My question has to do with the appropriate way to leverage my job to finding dates. I work at a library (yes, it’s the best job ever, if you were wondering) and as a result I get to meet and chitchat with people on a consistent basis. Sometimes these people are women, and sometimes I just really want to ask them out.
I mean, not only do I get to see and talk to them, but I’ve got a leg-up on what they’re into and a conversation topic built right in, you know?
“Oh, you’re learning Sanskrit, that’s neat!”
“Is this your first time reading A Canticle for Leibowitz? It’s my favorite book!”
And so on.
So conversation and small talk aren’t the issue. That comes automatically with every patron. The problem is that I don’t know how, or if it’s even appropriate, to take it to the next level with some of them.

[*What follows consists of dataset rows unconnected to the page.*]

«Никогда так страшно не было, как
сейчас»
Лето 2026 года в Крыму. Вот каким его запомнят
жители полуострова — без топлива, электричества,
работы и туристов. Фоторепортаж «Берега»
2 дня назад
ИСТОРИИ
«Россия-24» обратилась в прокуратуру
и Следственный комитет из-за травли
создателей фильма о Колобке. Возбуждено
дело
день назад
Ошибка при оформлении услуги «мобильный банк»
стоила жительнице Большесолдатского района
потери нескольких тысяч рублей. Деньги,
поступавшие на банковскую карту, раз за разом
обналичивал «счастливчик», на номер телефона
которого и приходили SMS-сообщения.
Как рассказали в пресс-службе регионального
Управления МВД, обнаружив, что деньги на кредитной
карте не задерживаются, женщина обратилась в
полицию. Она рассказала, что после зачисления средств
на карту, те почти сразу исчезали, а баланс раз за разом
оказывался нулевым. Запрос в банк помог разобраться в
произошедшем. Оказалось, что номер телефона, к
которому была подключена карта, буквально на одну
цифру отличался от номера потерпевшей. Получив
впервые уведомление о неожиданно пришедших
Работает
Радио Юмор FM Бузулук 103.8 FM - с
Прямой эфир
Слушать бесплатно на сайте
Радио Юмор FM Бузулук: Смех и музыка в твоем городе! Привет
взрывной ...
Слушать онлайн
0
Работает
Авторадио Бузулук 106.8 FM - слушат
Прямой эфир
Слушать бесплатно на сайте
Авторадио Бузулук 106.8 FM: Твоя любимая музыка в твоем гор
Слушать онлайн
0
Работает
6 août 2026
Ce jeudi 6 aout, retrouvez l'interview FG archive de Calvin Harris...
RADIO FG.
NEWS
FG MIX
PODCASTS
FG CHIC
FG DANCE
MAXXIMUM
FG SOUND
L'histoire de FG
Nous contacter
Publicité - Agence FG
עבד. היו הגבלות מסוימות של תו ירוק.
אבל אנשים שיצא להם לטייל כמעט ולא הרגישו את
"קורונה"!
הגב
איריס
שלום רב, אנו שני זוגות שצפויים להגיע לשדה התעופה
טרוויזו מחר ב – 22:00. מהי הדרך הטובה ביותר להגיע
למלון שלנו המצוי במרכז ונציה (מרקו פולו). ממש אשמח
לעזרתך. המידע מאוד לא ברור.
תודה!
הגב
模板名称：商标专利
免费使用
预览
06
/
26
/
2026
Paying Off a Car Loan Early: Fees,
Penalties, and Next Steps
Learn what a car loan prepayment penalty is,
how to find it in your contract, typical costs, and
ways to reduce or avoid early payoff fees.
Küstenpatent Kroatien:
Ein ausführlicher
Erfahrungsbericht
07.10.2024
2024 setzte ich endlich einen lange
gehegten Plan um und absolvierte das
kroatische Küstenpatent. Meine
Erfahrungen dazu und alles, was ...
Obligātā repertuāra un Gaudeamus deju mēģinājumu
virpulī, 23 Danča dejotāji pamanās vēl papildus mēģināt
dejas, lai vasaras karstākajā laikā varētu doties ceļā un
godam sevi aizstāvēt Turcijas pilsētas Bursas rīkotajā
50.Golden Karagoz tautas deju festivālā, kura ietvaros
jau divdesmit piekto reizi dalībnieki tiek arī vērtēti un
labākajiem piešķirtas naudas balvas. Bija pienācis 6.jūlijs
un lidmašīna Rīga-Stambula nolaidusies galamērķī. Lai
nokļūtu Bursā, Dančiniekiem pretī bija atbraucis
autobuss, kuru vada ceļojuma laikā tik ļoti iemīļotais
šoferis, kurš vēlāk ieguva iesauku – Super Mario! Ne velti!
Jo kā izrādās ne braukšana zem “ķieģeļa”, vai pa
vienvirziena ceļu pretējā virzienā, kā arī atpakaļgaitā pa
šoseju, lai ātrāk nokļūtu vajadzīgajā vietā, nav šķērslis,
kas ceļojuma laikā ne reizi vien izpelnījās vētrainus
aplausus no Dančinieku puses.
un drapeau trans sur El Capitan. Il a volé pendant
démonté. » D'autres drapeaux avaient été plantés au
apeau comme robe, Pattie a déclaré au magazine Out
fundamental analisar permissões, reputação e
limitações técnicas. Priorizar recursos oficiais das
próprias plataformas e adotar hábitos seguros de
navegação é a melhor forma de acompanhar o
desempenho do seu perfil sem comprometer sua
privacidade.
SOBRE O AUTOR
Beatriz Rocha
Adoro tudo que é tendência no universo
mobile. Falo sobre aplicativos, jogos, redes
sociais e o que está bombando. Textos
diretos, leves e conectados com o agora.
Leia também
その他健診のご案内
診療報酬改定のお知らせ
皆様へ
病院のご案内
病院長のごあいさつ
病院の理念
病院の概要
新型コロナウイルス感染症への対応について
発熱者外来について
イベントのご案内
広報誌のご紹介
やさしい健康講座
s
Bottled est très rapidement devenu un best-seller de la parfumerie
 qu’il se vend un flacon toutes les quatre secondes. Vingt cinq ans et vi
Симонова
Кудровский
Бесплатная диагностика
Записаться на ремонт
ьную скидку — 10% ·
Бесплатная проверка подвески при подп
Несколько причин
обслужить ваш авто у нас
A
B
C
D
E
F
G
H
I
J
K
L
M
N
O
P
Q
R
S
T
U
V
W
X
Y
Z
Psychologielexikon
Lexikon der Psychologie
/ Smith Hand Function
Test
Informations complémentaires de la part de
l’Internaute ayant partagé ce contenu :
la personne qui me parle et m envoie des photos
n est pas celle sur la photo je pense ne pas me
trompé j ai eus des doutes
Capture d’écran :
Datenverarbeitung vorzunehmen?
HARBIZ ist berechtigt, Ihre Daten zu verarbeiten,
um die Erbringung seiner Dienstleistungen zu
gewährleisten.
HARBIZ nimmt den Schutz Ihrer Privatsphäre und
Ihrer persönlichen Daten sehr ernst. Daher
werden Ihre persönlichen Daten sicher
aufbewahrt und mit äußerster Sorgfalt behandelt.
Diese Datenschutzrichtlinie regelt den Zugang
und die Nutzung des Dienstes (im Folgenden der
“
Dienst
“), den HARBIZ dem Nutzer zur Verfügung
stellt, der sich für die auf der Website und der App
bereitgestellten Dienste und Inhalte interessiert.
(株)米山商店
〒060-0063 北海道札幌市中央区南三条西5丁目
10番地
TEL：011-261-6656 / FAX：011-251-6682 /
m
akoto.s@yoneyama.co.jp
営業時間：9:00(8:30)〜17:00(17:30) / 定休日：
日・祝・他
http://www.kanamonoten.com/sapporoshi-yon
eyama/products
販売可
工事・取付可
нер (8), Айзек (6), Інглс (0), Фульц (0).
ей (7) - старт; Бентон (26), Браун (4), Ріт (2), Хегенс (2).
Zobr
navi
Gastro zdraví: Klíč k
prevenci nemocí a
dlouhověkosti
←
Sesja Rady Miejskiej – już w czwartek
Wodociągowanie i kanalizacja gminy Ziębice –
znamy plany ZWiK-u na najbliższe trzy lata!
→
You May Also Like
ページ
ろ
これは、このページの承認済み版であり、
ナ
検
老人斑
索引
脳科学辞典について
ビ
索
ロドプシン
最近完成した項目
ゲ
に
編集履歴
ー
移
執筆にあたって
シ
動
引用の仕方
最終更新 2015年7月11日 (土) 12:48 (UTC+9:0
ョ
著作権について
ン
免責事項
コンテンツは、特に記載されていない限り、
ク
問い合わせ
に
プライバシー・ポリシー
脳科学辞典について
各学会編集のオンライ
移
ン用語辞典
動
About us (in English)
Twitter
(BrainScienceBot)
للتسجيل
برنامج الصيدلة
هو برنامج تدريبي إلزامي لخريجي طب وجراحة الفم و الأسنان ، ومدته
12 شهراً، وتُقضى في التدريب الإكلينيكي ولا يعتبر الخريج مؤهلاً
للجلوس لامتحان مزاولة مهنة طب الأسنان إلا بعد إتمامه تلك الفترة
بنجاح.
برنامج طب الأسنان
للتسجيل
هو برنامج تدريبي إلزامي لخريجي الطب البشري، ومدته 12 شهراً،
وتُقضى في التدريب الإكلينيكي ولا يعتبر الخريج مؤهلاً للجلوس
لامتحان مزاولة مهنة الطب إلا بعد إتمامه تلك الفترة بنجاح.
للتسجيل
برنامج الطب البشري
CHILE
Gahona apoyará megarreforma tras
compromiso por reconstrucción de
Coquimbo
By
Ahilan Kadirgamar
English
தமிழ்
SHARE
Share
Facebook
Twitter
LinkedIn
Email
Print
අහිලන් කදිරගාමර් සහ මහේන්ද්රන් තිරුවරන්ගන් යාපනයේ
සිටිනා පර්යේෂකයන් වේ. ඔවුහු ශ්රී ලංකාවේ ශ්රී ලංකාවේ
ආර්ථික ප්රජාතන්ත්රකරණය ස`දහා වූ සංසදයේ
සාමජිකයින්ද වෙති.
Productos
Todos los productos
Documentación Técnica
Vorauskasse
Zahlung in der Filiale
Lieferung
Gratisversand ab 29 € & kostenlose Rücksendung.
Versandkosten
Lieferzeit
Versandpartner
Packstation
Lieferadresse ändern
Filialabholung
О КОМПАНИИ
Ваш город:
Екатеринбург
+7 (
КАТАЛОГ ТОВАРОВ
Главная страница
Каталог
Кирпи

I’ve spent a lot of my life telling myself that a waitress or a cashier or whoever isn’t into me, it’s just their job to be friendly. Now I’m the one whose job is to be friendly, so how do I actually make myself clear that I’m not just being nice to a person because I have to, I’m being nice because in the space of about five minutes I’ve decided that she’s pretty neat and I’d like to know her better?
Thanks so much for all you do,
Crazy In The Stacks
Ok, don’t take this the wrong way, CITS but… this is a really bad idea.
Now strictly speaking, yes it’s possible to successfully ask a customer or patron out while you’re at work. But a) it’s Dating 301 at best and b) it has the potential to go horribly, catastrophically wrong if you screw up.
Let’s put it this way: depending on the type of library you’re working at, people are rarely going there just to hang out and socialize. Most of the time, they’re there with a purpose – to study, to find specific resources, etc. Your job is to assist them in this matter and to help keep the library organized and in working order. This makes you, in many ways, part of the public face of the library. If you’re busy flirting with a patron, then you’re not doing your job, which is hindering their goals. Worse, if they feel like you’re using your position at the library to try to pick up women… well, that can make some people feel incredibly uncomfortable and then they’ll feel less comfortable using the library. And that, in turn, can make trouble for you. Like, lose your job trouble.
And as much as I hate to say it: there’s a gendered element to this. As I’ve said before: women have more to fear from men than men have to fear from women, and most women have had the experience of dudes hitting on them and not taking “no thank you” very well. And when they’re in a position of needing something from you… well that’s not a comfortable place for them to be in.
So having said all that: there’s nothing wrong with chatting and being friendly to the patrons while you’re on the job. That’s just good customer service. But while you’re on the job, unless you’re very well socially calibrated, flirting is a bad idea. The best thing you can do is keep things very light and very low-key and let them lead with any flirty behavior. Make yourself approachable and let things build over time – be the cool, fun-to-talk-to guy at the library that they’re happy to see when they come in. That way, when they realize that they’d like to get to know you better, they’ll feel more confident about either sending very clear signals that they’d like to see you after work… or they’ll ask you out.